Each year, current members elect new members based on their distinguished and continuing achievements in original research. Election to the National Academy is one of the highest honors in the scientific field.
Ingraham grew up in Walnut Creek. She attended public Schools and graduated from Ygnacio Valley High. For her, interest in science came at an early age when she received a Bausch & Lomb microscope as a gift. She spent her free time exploring all of the objects she could in the vicinity of her home using that microscope.
“Those who devote their lives to creative pursuits are often inspired by a singular event,” she says. “Mine came from my great-grandfather, whose 1890 Bausch & Lomb microscope came into my possession when I was 10 years old. I picked it up and began exploring the biological world of Northern California, never to stop.” Her scientific career began as an undergrad at UCSD, where she studied biological science and behavioral science. Ingraham earned her doctorate at the UCSF.
Both agree, that the key to building interest in science is cultivating curiosity at an early age. As for schools teaching science, Dr. Julius says he thinks we can do better. “I think we can always do a better job. When I was a kid, science was kind of dry, relying on things like memorizing the periodic table. “If there was anything that would turn you off of science, I can’t think of anything better.
“When you teach kids science, you want to not make it a fact memory thing but a conceptual thing.
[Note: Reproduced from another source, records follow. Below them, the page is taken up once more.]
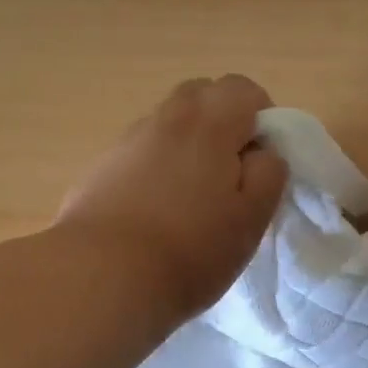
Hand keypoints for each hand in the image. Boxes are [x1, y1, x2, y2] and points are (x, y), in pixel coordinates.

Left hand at [56, 75, 288, 321]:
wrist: (100, 278)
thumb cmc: (190, 251)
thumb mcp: (251, 219)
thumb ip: (268, 174)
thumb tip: (261, 151)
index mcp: (208, 124)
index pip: (243, 89)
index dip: (261, 118)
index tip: (260, 161)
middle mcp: (165, 120)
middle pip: (200, 95)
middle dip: (222, 120)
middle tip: (229, 172)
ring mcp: (126, 141)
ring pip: (167, 123)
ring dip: (186, 143)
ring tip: (189, 196)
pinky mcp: (99, 169)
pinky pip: (139, 152)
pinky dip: (154, 166)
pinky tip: (153, 211)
You have to raise their curiosity. They must learn to ask questions about things we see in nature, or what we think about in terms of medicine or physics and the cosmos.”
Julius attributes his interest in science to a “…really good high school physics teacher. He made things fun and conceptual. He would give us problems to take home and figure out puzzles. And working in a lab in college was fun.
“Science is about asking questions. The main goal of a teacher is to get you excited about something. The morning after the announcement of winning the Nobel Prize, I agreed to talk to students on the web, 500 kids in classrooms across the world zoomed in and they asked really good questions.”
Ingraham agrees. On her web page she states, “…sporadic events are not enough to support a lifetime of curiosity and discovery. That support would come via the State of California through an amazing and accessible public education system…which has supported my curiosity-based discovery research program continuously for over 25 years. Unwavering support also comes from family and mentors who provide the personal strength and resiliency needed to overcome moments of disappointment, insecurity, and self-doubt.
“I thoroughly enjoy my life as a scientist and continue to be addicted to the rare experimental successes sprinkled among the many failures inherent in the scientific process.”
The researcher couple has been working in this prestigious field for more than thirty years. They have a son, 21. Is he on the path of scientific discovery too?
“His passion is in the arts,” Julius responded.